Reason: People can get laid off in the first month itself due to budget cuts and such. You might not like the work there and might get better offers close to home. In the first month, you get to see if there is a chance of that happening. Search this forum for posts with scenarios like these. Trust me, they can happen to anyone.

You could request for relocation like this:

Manager Borat,

As you know, I have accepted the position of scarecrow at boltok farms. I am sorry to bring this up so late, but I was wondering if you could consider offering me relocation assistance.

I live 25 miles away from office and it takes 2 hours to commute. Reducing the commute would improve the quality of my life, my productivity and would give me the flexibility to start work earlier or end it late, should the need arise.

I'd really appreciate it if you would consider offering me relocation assistance at this time.

Sincerely,
SickOfCommuting

3
  1. If you ask, you may get but if you don't ask, you don't get.

  2. You can ask for almost anything, as long as you ask in the right way. Of course, if what you are asking for is reasonable, your chances of getting it are that much stronger.

"As you know, I just started working for you. I am thinking of moving to [name the town] to be closer to the office. Is it OK if I ask you whether the company is making a relocation package available? Thanks in advance"

1

You are always welcome to ask for something like that after being hired. Ask very politely - "I heard that relocation assistance might be available and I'll be moving here for the position, is that accurate and what are the details?"

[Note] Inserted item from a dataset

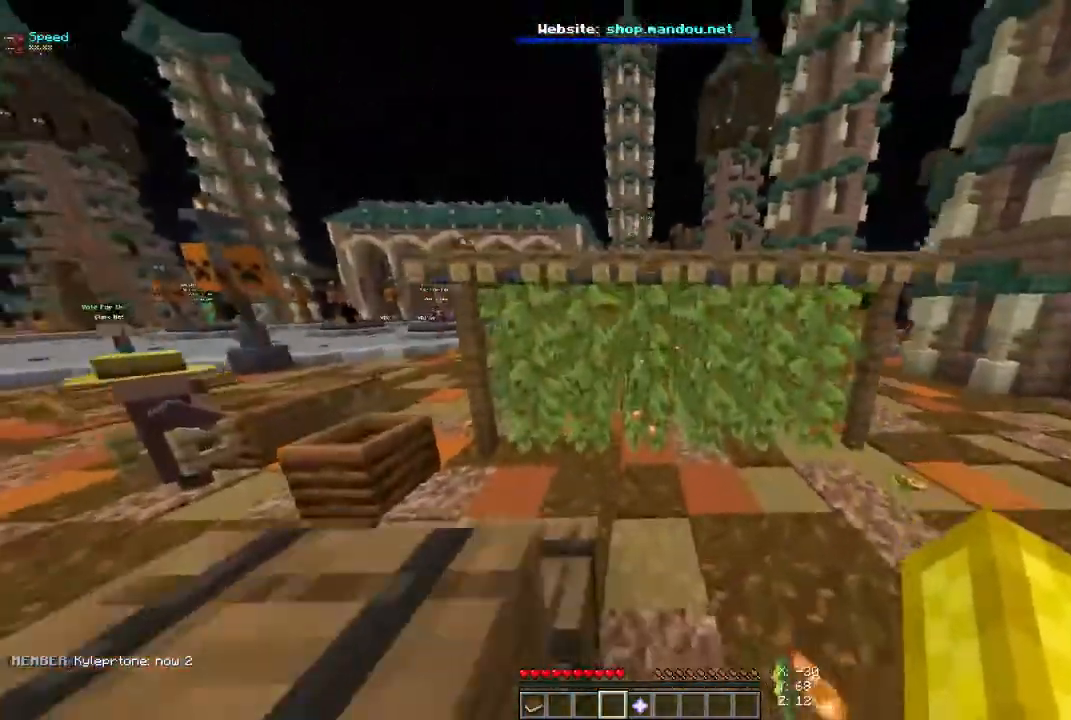
{"keys": [], "mouse": [], "events": [[133, "space", "up"], [333, "w", "up"]]}
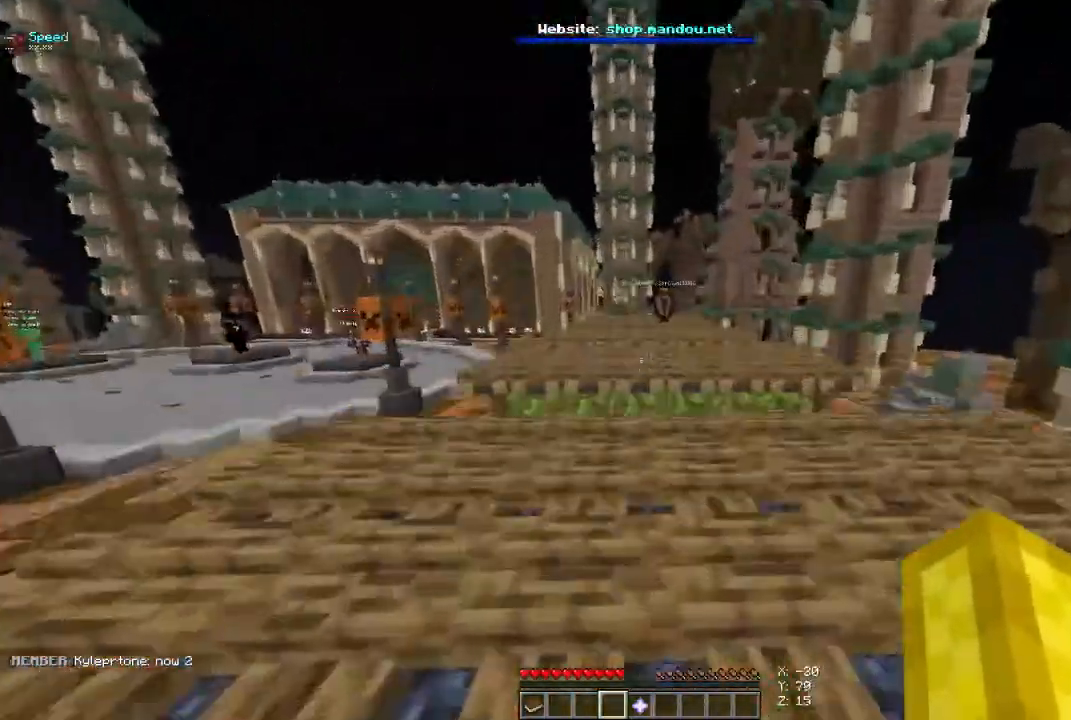
{"keys": ["w"], "mouse": [], "events": [[267, "w", "down"]]}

Since it was not part of the initial negotiation, however, they are entirely entitled to say "no." If they do, that's basically the answer you need to accept - unless you are prepared to risk the job entirely over it. If you find out someone else asked for more salary, or for more vacation (pro tip: once you're senior, always negotiate for senior vacation not "new to the company" vacation, it's pretty easy to get) and you didn't - well, they're not just going to give you everything everyone else asked for. It's possible that they upped your salary offer since they wouldn't have to pay relocation (very likely in smaller companies where they know they have X amount of money total to get someone regardless of what it's spent on...).

  • In the UK leave tends to be more generous and somewhat less open to negotiation. – Pepone Aug 3 '14 at 12:20
  • Fair enough. In the US it's more stingy but more open to negotiation. – mxyzplk says reinstate Monica Aug 3 '14 at 12:56
0

You can ask but asking for relocation for 25 miles might raise some eyebrows - relocation is normally offered for cases where you have to move a long distance and 25 miles isn't a long commute.